- [REQUIRED ACTIONS]
• 1. Quote the comment letter on research analyst conflicts of interest, starting with "Before commenting on" and going on through "costs and confusion.".
• 2. Answer these questions from the comment letter on research analyst conflicts of interest:
(a) To whom is the letter addressed?
(b) What does the letter say the two proposals are not, though they should be?
(c) Which provisions of the proposals would need the new systems that the letter calls by far the most expensive and time-consuming to design and build?
• 3. Continue the comment letter on research analyst conflicts of interest after its last paragraph.

- [PROVIDED TEXT]
========

April 18, 2002
Jonathan G. Katz
United States Securities and Exchange Commission
450 Fifth Street, N.W.
Washington, D.C. 20549-0609
Re: National Association of Securities Dealers and The New York Stock Exchange Proposals Relating to Research Analyst Conflicts of Interest, Release No. 34-45526; File Nos. SR-NASD-2002-21;SR-NYSE-2002-09.
Dear Mr. Katz:
We appreciate the opportunity to comment on the above-referenced proposals.
At the outset, it is important to acknowledge that there has been a loss of confidence in the independence of research analysts and that restoration of that confidence is necessary to insure the continued vitality of our capital markets. The SIA's Best Practices were an important first step. We recognize, however, that more is needed. Therefore, we underscore our unqualified support both for the overall intent of the proposals, as well as most of the specific provisions. We also would note that regardless of the final form of the proposals, we are continuing to evaluate our existing policies and procedures in this area with a view toward identifying and voluntarily implementing any appropriate changes that we believe will help to assure our investing clients of Goldman Sachs' commitment to the quality, utility and integrity of our research product. Finally, in assessing the above-referenced proposals and what types of changes may be needed, we should all be mindful of the fact that the U.S. capital markets are the envy of the world - great care should be taken to insure that any mandated modifications represent well thought out improvement, not merely change, which may carry with it unintended and adverse consequences for our financial system.
Before commenting on the specific provisions, we have three general points. First, the two proposals are not identical, and they should be. There is no reason why the operative language of the proposals should vary, thereby creating additional compliance burdens, unnecessary costs and confusion.
Second, while some of the provisions can be implemented very quickly, others would require the expenditure of many millions of dollars and likely require a very significant time period to implement fully. The new systems required to comply with the compensation disclosure provisions of the proposals would be by far the most expensive and time-consuming to design and build. The "chaperoning" and record retention aspects of the provisions relating to the interaction between Research and IBD and Research and the subject company will also require building new systems and hiring and training many new Compliance officers. Building systems to deliver "real-time" information about firm ownership of stock of subject companies for inclusion in reports and disclosure by research analysts as a part of public appearances similarly will require considerable time and expense, as will modifying or building systems to produce the required charts and other statistical disclosures and then integrating them into research reports. We direct you to the Securities Industry Association's comment letter for a discussion of the minimum time periods that the industry believes will be necessary to comply with the proposed rules, if adopted as currently written.
Third, after the proposals have been revised, we would strongly urge the SEC to republish them, with an abbreviated final period for comment. These rules are significant and will be costly and time consuming to put into effect -- every effort should be made to get them "right." They also are complicated and have been drafted in a relatively short period of time, and a number of interrelated amendments no doubt will be made to deal with the comments being raised from a variety of sources. A final review is likely worthwhile.

========

- [INFORMATION SHOWN]
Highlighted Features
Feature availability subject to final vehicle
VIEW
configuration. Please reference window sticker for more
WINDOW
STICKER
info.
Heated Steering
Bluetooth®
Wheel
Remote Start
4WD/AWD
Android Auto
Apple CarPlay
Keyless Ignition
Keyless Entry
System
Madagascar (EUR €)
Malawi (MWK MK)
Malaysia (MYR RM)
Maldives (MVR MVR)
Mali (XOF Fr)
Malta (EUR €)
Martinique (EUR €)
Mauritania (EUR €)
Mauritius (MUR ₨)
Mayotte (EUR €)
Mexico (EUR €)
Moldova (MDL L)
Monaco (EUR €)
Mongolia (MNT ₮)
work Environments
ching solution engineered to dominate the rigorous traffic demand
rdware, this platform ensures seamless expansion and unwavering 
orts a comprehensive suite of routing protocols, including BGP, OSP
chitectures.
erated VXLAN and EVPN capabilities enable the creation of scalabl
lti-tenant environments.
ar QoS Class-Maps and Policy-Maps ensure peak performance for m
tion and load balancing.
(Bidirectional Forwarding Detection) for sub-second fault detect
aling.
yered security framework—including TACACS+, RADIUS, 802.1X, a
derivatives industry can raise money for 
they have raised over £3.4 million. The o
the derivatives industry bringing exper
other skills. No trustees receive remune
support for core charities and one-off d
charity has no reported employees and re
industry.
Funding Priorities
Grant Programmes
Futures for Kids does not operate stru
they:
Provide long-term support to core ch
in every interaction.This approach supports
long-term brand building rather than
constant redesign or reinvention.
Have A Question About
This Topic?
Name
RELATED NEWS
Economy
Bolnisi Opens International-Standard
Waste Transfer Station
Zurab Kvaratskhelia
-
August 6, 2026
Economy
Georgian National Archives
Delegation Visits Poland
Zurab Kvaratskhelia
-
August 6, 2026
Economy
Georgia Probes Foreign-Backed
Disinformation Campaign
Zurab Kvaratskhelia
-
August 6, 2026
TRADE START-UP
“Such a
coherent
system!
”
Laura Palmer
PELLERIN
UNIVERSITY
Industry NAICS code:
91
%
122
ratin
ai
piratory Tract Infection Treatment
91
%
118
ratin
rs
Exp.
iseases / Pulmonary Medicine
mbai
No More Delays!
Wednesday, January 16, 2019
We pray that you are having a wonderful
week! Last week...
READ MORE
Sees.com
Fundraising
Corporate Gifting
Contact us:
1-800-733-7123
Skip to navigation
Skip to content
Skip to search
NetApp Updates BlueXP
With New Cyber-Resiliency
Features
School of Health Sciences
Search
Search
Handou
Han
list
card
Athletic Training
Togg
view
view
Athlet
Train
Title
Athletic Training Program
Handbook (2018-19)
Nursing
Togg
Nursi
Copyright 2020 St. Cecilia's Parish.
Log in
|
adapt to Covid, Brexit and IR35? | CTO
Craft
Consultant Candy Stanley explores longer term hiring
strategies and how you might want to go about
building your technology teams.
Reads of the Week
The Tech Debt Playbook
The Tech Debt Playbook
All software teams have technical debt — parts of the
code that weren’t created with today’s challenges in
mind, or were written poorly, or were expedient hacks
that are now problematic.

========

- [RESPONSES BY ITEM NUMBER]
• 1.
Before commenting on the specific provisions, we have three general points. First, the two proposals are not identical, and they should be. There is no reason why the operative language of the proposals should vary, thereby creating additional compliance burdens, unnecessary costs and confusion.

• 2.
(a) Jonathan G. Katz
(b) Identical
(c) The compensation disclosure provisions

• 3.
1. Disclosure by firms of compensation from the subject company and other material conflicts.
The proposals would require firms to disclose if they or their affiliates have received compensation from the subject company during the twelve months prior to the publication of a research report or if they reasonably expect to do so over the next three months. The NASD proposal uses "or;" the NYSE proposal says that the firm "must also disclose." The NASD formulation would not appear to require firms to specify whether compensation has been received or it is expected that it will be received. Both of the proposals raise a series of issues.
Informing an investor that the firm that publishes a research report or its affiliates may have earned from the subject company at least one dollar somewhere in the world in the last year does nothing to identify or quantify potential conflicts. Moreover, a firm may have done no business with a subject company, ever, but be actively soliciting such business, so the fact that no compensation has been received or is expected to be received in the next few months may not be evidence that no potential conflict exists.
Even the limited disclosure that is currently proposed has the potential for "tipping" savvy market professionals, particularly for firms that are smaller and less diversified. The SROs recognized this risk and attempted to mitigate it by requiring disclosure from anywhere in the firm or from any affiliates worldwide. The risk still exists, particularly in the NYSE proposal, if disclosure about expected compensation is broken out. Arbitragers and other market speculators will be closely watching for any changes in this disclosure. Ordinary investors will derive little or no value, while other market professionals may receive an unintended and entirely undesirable benefit.
For the same reasons that such disclosure may tip market professionals outside of a firm, it may also serve to tip internal constituencies that should otherwise not have access to such information by virtue of the Chinese Wall.
As discussed above, gathering this data on a real-time basis would be very expensive. No firm currently has a reason to collect it on a firm-wide basis and consequently we are aware of no systems which provide it. Tracking ownership of stocks of subject companies, which is mandated under Section 13 of the Securities Exchange Act of 1934, is significantly less difficult because each issuer's common stock has a distinct security ID number (CUSIP number).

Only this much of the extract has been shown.